═════ EXTRACTED ENTRIES

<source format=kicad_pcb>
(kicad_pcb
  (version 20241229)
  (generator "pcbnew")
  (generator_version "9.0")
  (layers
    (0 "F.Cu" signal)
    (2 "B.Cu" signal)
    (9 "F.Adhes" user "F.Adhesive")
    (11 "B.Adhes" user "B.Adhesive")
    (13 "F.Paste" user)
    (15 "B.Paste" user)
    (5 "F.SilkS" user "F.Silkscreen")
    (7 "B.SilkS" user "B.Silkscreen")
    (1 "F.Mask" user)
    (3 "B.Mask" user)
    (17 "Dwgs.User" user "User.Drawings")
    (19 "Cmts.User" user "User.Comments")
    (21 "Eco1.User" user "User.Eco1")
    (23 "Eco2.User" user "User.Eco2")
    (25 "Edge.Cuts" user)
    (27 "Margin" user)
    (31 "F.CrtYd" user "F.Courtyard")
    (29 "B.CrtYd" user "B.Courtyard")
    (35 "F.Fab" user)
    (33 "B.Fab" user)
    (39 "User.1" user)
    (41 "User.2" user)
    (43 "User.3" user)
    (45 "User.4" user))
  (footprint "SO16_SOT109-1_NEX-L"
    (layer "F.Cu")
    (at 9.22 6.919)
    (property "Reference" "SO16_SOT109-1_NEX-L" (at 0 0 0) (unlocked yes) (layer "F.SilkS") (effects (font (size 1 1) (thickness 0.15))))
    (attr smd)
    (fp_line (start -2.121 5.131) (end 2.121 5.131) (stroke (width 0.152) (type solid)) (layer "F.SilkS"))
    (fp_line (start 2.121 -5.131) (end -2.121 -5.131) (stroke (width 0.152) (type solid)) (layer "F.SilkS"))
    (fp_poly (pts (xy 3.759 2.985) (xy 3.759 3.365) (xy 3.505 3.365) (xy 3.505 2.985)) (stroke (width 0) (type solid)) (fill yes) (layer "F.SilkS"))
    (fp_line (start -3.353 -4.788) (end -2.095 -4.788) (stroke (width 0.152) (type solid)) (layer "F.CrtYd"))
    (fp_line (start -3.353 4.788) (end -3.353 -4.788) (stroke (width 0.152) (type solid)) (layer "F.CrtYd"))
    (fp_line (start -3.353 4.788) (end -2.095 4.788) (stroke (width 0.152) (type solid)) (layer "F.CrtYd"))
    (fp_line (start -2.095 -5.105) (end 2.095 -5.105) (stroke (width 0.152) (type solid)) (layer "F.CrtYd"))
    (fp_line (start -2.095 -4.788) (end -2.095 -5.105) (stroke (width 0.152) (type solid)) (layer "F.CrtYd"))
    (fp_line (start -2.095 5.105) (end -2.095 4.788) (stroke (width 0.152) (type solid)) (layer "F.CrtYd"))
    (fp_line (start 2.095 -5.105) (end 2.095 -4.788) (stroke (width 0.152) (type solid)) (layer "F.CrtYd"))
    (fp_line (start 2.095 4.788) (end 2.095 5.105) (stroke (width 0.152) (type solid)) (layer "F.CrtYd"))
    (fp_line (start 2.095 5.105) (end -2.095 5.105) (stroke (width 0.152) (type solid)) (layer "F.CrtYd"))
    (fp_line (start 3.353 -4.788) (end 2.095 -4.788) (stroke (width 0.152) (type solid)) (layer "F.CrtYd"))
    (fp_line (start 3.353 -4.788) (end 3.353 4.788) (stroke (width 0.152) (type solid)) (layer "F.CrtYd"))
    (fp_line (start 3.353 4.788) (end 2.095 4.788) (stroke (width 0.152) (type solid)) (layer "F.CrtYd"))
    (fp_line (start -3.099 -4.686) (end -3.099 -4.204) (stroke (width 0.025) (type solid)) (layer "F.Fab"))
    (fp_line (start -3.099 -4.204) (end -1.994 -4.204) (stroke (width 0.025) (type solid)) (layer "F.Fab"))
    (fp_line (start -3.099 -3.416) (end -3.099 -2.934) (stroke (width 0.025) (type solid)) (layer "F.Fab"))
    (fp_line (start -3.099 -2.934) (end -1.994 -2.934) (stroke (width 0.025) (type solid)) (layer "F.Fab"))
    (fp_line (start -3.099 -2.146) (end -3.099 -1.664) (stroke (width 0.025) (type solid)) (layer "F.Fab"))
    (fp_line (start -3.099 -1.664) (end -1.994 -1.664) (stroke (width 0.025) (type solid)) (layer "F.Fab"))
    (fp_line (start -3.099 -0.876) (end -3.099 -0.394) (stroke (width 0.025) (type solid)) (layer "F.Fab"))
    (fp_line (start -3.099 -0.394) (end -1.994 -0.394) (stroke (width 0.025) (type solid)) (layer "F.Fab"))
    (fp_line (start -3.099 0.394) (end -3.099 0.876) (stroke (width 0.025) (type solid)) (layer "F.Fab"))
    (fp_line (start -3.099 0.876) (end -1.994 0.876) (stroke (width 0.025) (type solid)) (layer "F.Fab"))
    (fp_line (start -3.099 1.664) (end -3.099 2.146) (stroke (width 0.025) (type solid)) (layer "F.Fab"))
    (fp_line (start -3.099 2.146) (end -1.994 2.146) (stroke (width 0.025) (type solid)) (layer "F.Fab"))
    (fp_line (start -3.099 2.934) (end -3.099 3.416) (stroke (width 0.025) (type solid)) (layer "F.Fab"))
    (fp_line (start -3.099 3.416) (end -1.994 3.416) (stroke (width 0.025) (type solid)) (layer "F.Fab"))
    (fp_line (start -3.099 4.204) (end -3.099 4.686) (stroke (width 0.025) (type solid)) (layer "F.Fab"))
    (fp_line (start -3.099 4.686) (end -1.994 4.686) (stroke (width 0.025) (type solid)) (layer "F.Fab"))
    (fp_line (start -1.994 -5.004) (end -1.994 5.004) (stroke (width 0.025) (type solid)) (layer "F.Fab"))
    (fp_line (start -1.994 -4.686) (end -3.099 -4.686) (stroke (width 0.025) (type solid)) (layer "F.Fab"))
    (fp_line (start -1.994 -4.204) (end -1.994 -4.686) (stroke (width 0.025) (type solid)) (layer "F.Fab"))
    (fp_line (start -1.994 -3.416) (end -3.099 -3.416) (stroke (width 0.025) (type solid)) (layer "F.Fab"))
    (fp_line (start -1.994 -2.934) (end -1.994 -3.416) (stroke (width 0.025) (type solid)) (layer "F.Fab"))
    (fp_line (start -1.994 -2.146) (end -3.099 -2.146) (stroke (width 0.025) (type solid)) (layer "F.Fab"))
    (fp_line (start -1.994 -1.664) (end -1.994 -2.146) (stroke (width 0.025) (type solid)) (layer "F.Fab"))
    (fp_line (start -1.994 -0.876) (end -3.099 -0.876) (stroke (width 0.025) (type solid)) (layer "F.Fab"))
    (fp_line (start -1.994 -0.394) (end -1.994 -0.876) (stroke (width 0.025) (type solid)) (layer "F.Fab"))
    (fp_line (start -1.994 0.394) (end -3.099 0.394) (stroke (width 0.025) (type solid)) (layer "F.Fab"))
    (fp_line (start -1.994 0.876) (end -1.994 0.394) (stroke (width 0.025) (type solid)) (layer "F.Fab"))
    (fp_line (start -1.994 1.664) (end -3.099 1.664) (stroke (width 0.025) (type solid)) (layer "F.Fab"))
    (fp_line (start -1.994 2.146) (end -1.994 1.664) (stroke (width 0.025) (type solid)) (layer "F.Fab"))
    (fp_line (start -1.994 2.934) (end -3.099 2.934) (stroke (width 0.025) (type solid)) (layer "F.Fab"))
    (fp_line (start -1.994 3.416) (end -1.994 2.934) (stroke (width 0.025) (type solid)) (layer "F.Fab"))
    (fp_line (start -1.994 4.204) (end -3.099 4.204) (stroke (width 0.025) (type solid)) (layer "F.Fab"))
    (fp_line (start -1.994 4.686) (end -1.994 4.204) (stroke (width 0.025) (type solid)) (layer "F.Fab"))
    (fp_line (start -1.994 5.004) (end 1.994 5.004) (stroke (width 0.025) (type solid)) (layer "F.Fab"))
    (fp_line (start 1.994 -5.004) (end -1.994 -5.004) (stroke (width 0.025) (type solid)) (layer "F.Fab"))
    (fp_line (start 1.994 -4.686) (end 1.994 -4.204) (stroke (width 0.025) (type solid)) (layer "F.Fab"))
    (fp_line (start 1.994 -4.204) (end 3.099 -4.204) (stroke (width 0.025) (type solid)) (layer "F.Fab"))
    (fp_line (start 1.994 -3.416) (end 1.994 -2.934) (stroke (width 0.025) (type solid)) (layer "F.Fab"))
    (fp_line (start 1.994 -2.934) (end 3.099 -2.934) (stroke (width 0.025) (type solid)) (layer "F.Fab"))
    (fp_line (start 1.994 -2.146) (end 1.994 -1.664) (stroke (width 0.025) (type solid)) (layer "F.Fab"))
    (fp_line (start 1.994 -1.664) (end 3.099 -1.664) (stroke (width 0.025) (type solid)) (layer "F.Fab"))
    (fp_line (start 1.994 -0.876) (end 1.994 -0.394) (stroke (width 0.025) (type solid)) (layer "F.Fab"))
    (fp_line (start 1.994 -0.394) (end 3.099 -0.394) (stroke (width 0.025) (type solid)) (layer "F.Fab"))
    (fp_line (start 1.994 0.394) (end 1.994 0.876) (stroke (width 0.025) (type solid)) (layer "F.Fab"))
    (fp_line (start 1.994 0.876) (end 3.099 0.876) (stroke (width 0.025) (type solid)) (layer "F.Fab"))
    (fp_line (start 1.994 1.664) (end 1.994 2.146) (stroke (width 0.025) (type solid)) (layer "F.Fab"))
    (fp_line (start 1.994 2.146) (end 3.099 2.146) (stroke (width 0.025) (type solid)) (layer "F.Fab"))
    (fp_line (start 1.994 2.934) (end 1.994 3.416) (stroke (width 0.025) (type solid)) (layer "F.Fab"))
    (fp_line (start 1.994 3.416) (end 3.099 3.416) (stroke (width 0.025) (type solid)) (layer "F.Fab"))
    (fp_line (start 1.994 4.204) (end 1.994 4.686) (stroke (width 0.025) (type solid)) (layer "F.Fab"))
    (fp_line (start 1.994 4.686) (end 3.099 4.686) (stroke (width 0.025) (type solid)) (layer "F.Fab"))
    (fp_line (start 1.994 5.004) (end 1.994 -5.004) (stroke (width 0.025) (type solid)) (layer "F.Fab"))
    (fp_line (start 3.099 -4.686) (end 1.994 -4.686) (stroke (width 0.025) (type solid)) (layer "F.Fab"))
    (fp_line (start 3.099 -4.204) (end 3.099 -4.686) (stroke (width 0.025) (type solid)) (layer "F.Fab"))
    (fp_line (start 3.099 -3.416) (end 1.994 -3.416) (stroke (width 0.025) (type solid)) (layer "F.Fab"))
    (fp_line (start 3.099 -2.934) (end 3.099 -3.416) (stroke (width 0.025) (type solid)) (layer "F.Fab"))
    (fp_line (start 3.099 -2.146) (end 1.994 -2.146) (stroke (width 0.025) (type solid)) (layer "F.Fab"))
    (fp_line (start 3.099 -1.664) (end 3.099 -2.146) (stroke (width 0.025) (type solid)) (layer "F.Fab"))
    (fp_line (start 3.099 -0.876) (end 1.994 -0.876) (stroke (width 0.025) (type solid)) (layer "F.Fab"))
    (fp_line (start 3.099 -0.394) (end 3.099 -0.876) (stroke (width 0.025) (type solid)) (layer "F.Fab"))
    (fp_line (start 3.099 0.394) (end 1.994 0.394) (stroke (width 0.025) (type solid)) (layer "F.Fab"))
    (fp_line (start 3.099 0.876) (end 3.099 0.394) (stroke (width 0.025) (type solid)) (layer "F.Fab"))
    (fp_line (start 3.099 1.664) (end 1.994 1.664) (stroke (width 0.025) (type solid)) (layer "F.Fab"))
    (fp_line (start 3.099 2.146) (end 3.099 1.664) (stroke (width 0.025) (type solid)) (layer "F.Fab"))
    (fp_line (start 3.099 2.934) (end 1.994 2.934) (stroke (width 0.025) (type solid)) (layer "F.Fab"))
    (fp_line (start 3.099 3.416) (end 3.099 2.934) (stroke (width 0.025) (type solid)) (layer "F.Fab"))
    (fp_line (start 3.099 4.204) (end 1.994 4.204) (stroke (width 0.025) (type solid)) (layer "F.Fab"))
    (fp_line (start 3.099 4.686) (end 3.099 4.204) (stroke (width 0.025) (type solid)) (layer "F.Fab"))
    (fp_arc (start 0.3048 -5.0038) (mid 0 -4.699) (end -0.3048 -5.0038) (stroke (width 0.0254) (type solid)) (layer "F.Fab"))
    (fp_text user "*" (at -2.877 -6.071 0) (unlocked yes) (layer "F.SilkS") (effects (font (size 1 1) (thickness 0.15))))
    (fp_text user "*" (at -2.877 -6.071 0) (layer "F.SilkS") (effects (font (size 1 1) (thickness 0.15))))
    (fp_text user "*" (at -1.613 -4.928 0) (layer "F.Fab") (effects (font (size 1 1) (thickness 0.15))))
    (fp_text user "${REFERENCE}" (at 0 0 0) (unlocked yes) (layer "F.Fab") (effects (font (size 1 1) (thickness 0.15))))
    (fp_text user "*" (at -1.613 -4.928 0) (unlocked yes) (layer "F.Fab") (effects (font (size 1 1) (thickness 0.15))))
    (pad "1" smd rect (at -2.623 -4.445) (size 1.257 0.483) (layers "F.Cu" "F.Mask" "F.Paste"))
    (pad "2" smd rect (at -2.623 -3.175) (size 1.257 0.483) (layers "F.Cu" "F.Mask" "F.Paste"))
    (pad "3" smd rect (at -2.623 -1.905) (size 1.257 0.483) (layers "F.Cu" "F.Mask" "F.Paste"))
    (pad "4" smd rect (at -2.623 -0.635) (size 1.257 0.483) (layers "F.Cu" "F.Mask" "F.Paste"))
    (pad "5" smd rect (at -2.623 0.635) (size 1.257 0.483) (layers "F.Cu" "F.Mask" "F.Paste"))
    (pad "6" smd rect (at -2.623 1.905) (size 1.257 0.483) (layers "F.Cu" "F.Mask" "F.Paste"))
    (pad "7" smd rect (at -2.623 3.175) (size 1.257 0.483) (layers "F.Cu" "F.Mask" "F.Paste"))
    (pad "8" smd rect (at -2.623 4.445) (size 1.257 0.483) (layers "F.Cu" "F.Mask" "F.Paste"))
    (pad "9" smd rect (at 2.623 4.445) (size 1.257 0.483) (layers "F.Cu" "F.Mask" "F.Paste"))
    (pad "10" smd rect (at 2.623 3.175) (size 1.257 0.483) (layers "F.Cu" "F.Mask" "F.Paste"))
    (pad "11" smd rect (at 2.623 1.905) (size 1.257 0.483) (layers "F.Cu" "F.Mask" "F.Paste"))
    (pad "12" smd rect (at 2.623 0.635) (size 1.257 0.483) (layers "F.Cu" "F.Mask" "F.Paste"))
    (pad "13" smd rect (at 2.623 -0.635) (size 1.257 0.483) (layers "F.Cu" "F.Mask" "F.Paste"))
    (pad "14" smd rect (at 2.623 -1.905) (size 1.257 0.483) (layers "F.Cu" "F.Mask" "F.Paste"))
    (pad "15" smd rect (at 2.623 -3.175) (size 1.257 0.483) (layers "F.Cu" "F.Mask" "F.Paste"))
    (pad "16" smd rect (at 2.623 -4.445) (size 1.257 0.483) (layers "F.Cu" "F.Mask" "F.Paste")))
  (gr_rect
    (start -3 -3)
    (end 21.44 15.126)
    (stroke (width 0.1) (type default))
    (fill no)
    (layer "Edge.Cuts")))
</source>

══════════

Would you copy, unchanged, the stretch of the records above that begins at the line containing "(fp_line (start 1.994 1.664)" and ends at the line containing "(fp_line (start 3.099 0.394)", and only that?

(SOLVED PROBLEM)
    (fp_line (start 1.994 1.664) (end 1.994 2.146) (stroke (width 0.025) (type solid)) (layer "F.Fab"))
    (fp_line (start 1.994 2.146) (end 3.099 2.146) (stroke (width 0.025) (type solid)) (layer "F.Fab"))
    (fp_line (start 1.994 2.934) (end 1.994 3.416) (stroke (width 0.025) (type solid)) (layer "F.Fab"))
    (fp_line (start 1.994 3.416) (end 3.099 3.416) (stroke (width 0.025) (type solid)) (layer "F.Fab"))
    (fp_line (start 1.994 4.204) (end 1.994 4.686) (stroke (width 0.025) (type solid)) (layer "F.Fab"))
    (fp_line (start 1.994 4.686) (end 3.099 4.686) (stroke (width 0.025) (type solid)) (layer "F.Fab"))
    (fp_line (start 1.994 5.004) (end 1.994 -5.004) (stroke (width 0.025) (type solid)) (layer "F.Fab"))
    (fp_line (start 3.099 -4.686) (end 1.994 -4.686) (stroke (width 0.025) (type solid)) (layer "F.Fab"))
    (fp_line (start 3.099 -4.204) (end 3.099 -4.686) (stroke (width 0.025) (type solid)) (layer "F.Fab"))
    (fp_line (start 3.099 -3.416) (end 1.994 -3.416) (stroke (width 0.025) (type solid)) (layer "F.Fab"))
    (fp_line (start 3.099 -2.934) (end 3.099 -3.416) (stroke (width 0.025) (type solid)) (layer "F.Fab"))
    (fp_line (start 3.099 -2.146) (end 1.994 -2.146) (stroke (width 0.025) (type solid)) (layer "F.Fab"))
    (fp_line (start 3.099 -1.664) (end 3.099 -2.146) (stroke (width 0.025) (type solid)) (layer "F.Fab"))
    (fp_line (start 3.099 -0.876) (end 1.994 -0.876) (stroke (width 0.025) (type solid)) (layer "F.Fab"))
    (fp_line (start 3.099 -0.394) (end 3.099 -0.876) (stroke (width 0.025) (type solid)) (layer "F.Fab"))
    (fp_line (start 3.099 0.394) (end 1.994 0.394) (stroke (width 0.025) (type solid)) (layer "F.Fab"))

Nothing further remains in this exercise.